Eine Geschichte kann aus unterschiedlichen Perspektiven erzählt werden. Wir können die ganze Zeit einer Figur folgen oder in die Köpfe verschiedener Charaktere hineinschauen. Je nach gewählter Perspektive kann eine Geschichte ganz unterschiedlich wirken. Deshalb solltest du dir vor dem Schreiben Gedanken darüber machen, welche Perspektive zu deinem Projekt passt bzw. dir besonders gut liegt.
Ich-Erzähler
Bei dieser Perspektive tauchen wir direkt in den Kopf der Perspektivfigur ein. Wir sehen die Welt mit ihren Augen, bekommen ihre Gedanken und Gefühle mit. Der Erzählstil sollte daher an die Ausdrucksweise der Figur angepasst sein. So entsteht besonders viel Nähe zur Hauptfigur. Bei den anderen Figuren wird jedoch nur das äußerlich Sichtbare beschrieben. Was sie denken oder fühlen kann nur erahnt werden.
Beispiel: Ich komme erschöpft vom langen Schultag nach Hause zurück. Meine Schwester ist auch schon da, aber wirft mir nur einen flüchtigen Blick und ein Lächeln zur Begrüßung zu. Dann schaut sie wieder auf ihr Handy. Natürlich. Das ist wie immer wichtiger ist als ich.
Personaler Erzähler
Die Perspektive ähnelt der Ich-Perspektive. Wir können einen Einblick in die Gedanken bekommen, allerdings wird die Figur immer beim Namen genannt, wodurch mehr Distanz entsteht. Wir haben nicht das Gefühl, in der Figur zu stecken, doch der Fokus liegt klar auf einer bestimmten Figur.
Beispiel: Timo kommt erschöpft vom langen Schultag nach Hause zurück. Seine Schwester Maria ist auch schon da, aber wirft ihm nur einen flüchtigen Blick und ein Lächeln zur Begrüßung zu. Dann schaut sie wieder auf ihr Handy. Das scheint ihr wie immer wichtiger zu sein als Timo.
Auktorialer Erzähler
Der allwissende Erzähler hat den Überblick über die gesamte Geschichte. Er kann in die Köpfe aller Figuren hineinschauen und weiß, was sie denken und fühlen. Er weiß, was in der Vergangenheit passiert ist und was in der Zukunft geschehen wird. Mit dieser Perspektive hast du die freie Wahl, wie viele Informationen du wann teilst. Du kannst den Leser*innen Informationen geben, von denen die Figuren noch nichts wissen, oder machst Vorausdeutungen, um die Spannung zu steigern. Oder du hältst umgekehrt bewusst Informationen zurück.

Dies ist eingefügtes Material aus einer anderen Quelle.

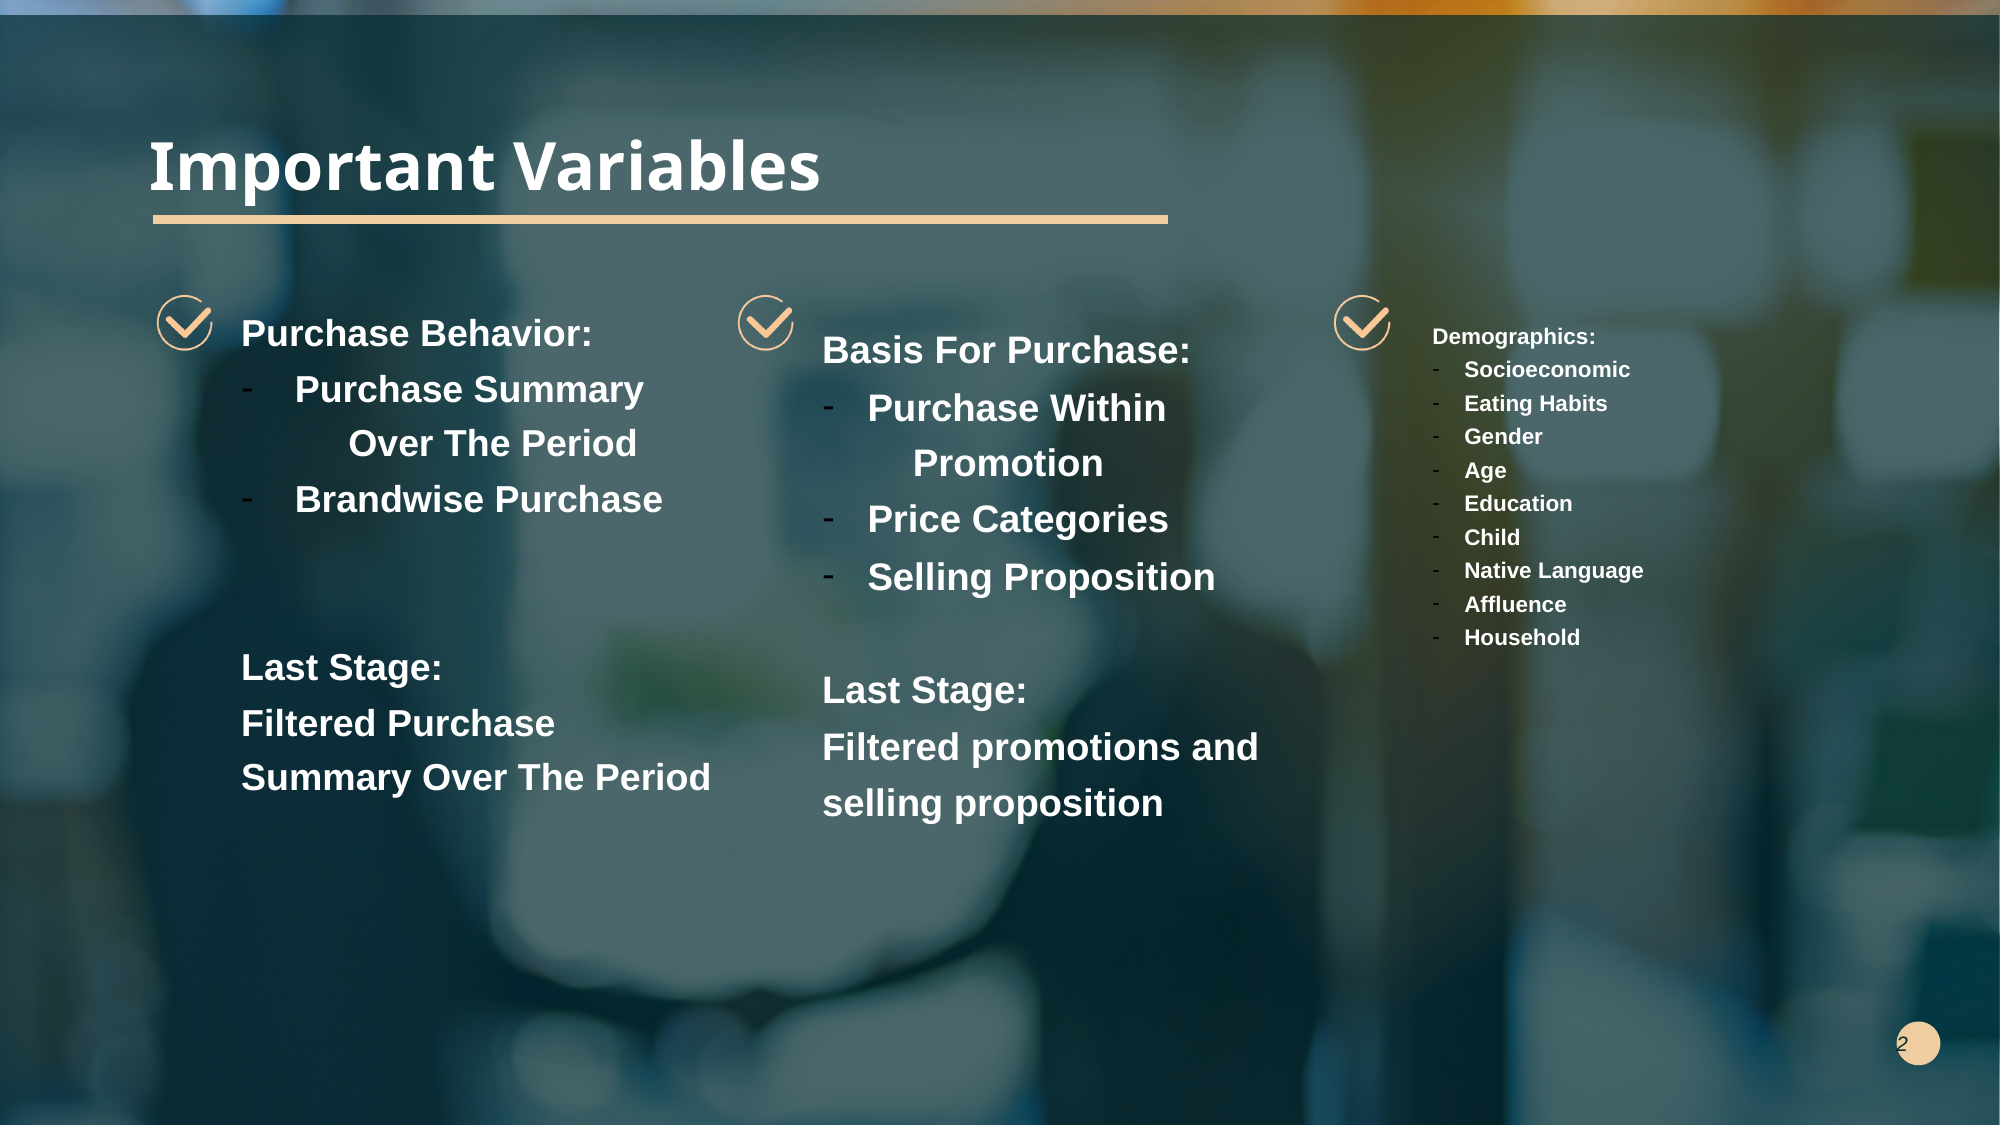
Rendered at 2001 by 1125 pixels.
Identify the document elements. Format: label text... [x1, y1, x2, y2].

title Important Variables [134, 59, 1860, 278]
picture [137, 275, 232, 370]
picture [0, 0, 2000, 15]
list Purchase Behavior: Purchase Summary Over The Period Brandwise Purchase Last Stage: Filtered Purchase Summary Over The Period [222, 292, 739, 815]
picture [1314, 275, 1410, 370]
list Basis For Purchase: Purchase Within Promotion Price Categories Selling Proposition Last Stage: Filtered promotions and selling proposition [803, 309, 1379, 835]
text_box [0, 15, 2000, 1125]
picture [718, 275, 813, 370]
list Demographics: Socioeconomic Eating Habits Gender Age Education Child Native Language Affluence Household [1414, 309, 1932, 662]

Beispiel: Timo kommt erschöpft vom langen Schultag nach Hause zurück. Seine Schwester Maria schaut schnell vom Handy hoch und wirft ihm ein Lächeln zur Begrüßung zu. Dann blickt sie wieder aufs Handy, weil sie dringend etwas mit ihrer Referatsgruppe klären muss. Je schneller das geschafft ist, desto früher kann sie Zeit mit Timo verbringen. Noch wissen beide nicht, dass es dazu später nicht mehr kommen wird.
Perspektivwechsel
Grundsätzlich solltest du die gewählte Perspektive im gesamten Text beibehalten. Allerdings ist es möglich, zwischen einzelnen Szenen oder Kapiteln die Perspektive zu wechseln. Das bietet sich zum Beispiel an, wenn du die Geschichte aus der Sicht mehrerer Figuren erzählen möchtest.

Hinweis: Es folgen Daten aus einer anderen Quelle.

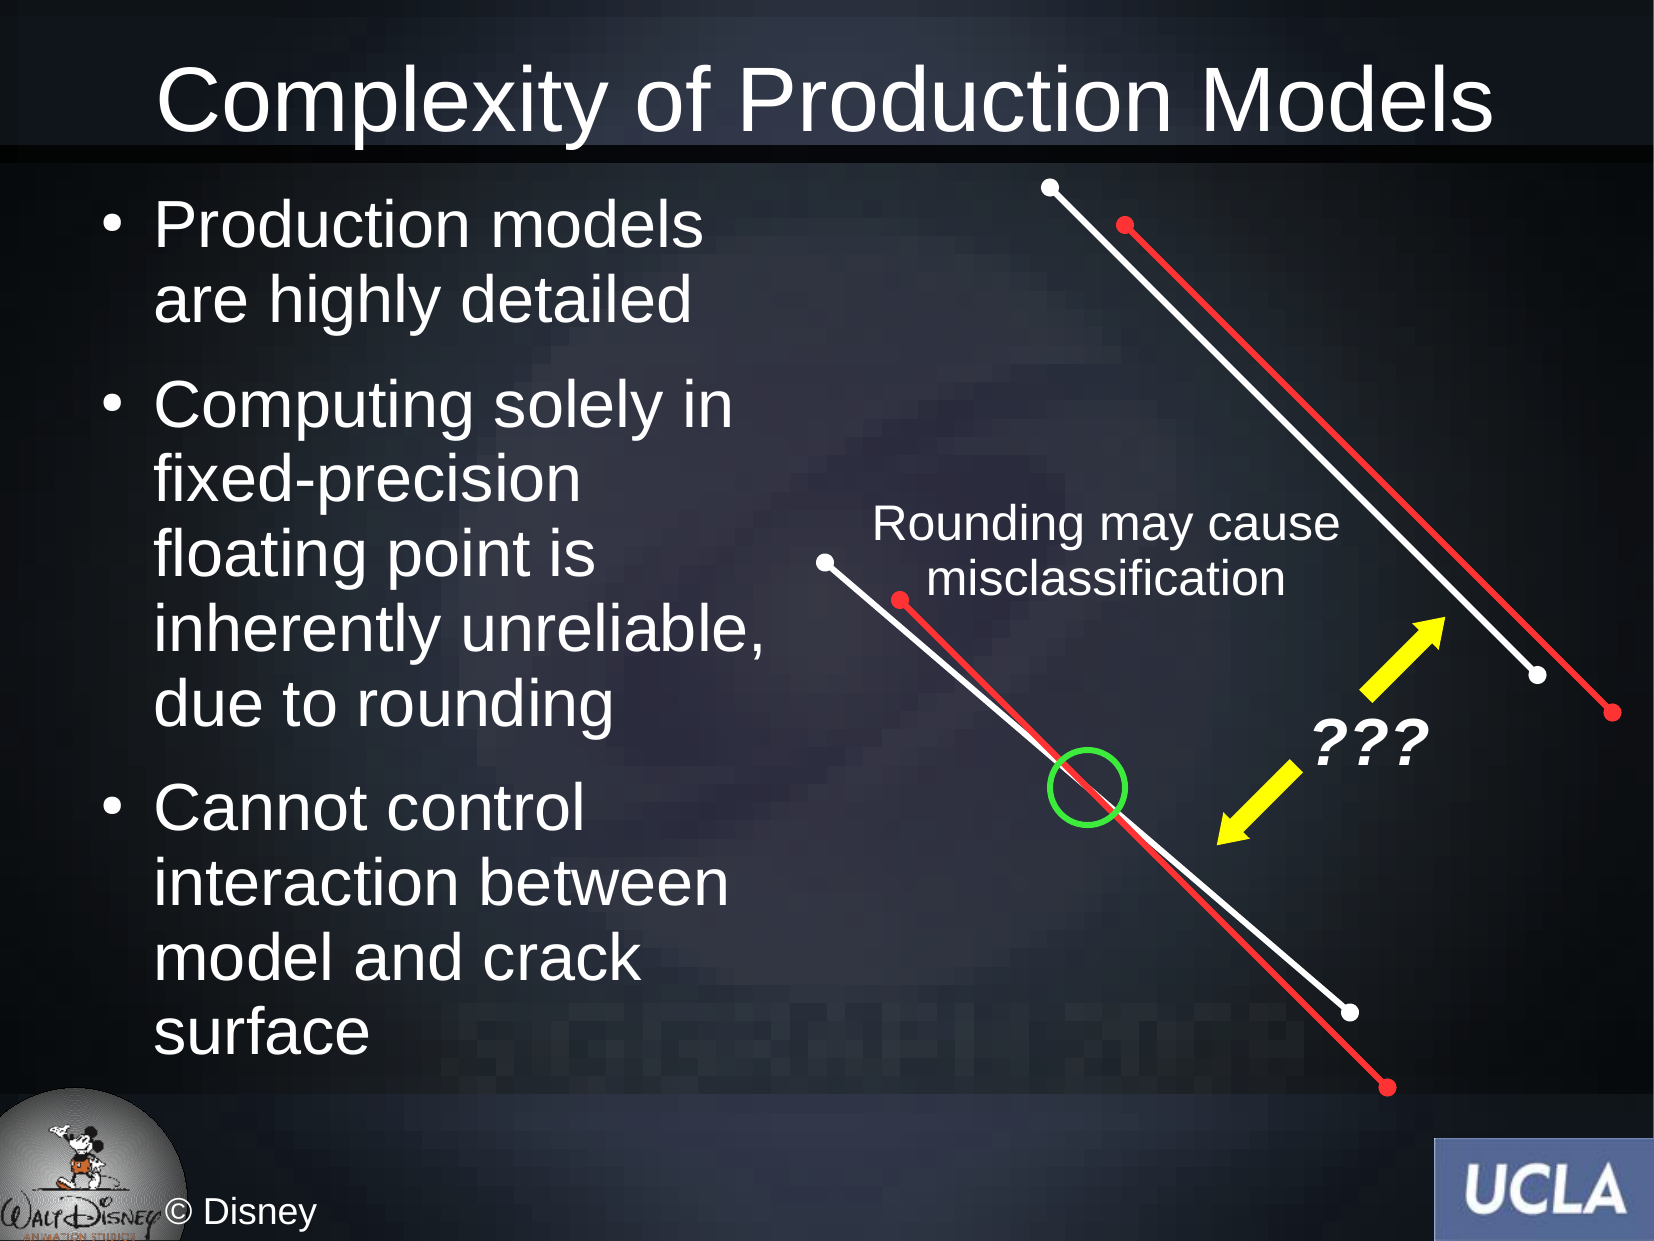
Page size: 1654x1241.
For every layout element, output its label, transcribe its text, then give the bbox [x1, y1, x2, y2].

list Production models are highly detailed Computing solely in fixed-precision floating point is inherently unreliable, due to rounding Cannot control interaction between model and crack surface [82, 187, 809, 1073]
picture [0, 0, 1654, 1241]
text_box [1216, 773, 1288, 846]
text_box ??? [1275, 697, 1463, 788]
text_box [1359, 616, 1446, 697]
text_box Rounding may cause misclassification [825, 487, 1388, 614]
title Complexity of Production Models [82, 48, 1571, 152]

Doch gerade bei Büchern für eine jüngere Zielgruppe sollte man damit eher vorsichtig umgehen, damit man beim Lesen nicht zu schnell die Orientierung verliert und besser eine Bindung zu einer bestimmten Figur aufbauen kann. Es sollte also nicht zu viele Perspektivfiguren geben und am besten werden die Wechsel immer deutlich markiert, zum Beispiel durch ein neues Kapitel.
Die richtige Perspektive finden
Du bist dir noch unsicher, welche Perspektive die richtige ist? Ob du einen personalen oder auktorialen Erzähler wählen möchtest und welche Figur sich als Perspektivfigur in deinem Kinderbuch oder Jugendbuch eignet? Dann habe ich einen Tipp für dich: Such dir einfach mal eine Szene aus und schreib sie aus verschiedenen Perspektiven. So merkst du, was dir gut liegt und was zur Geschichte passt. Ansonsten kannst du die Ausschnitte auch anderen Personen (vielleicht sogar Kindern oder Jugendlichen im Alter deiner Zielgruppe) zeigen und fragen, was sie am meisten anspricht.